Find every line of the records that has "підготувати" and return it.

=== Begin Enclosure ===

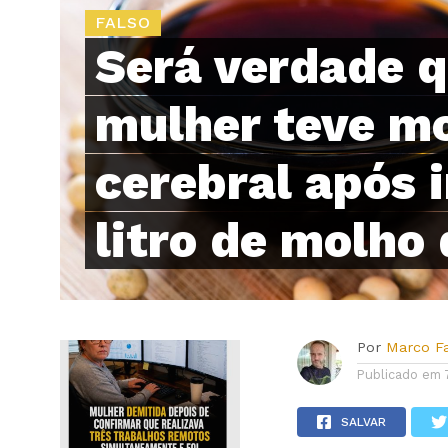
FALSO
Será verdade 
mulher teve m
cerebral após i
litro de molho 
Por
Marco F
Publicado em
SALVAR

=== End Enclosure ===
=== Begin Enclosure ===

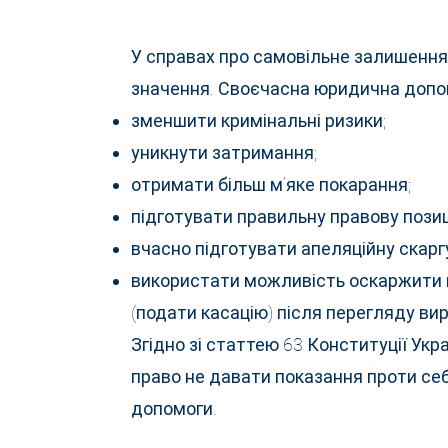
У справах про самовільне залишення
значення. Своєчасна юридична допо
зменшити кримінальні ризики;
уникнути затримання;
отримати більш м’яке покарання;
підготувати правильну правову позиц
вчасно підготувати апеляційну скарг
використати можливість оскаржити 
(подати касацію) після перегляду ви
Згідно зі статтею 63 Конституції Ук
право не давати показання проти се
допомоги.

=== End Enclosure ===

- [Task output]:
підготувати правильну правову позиц
вчасно підготувати апеляційну скарг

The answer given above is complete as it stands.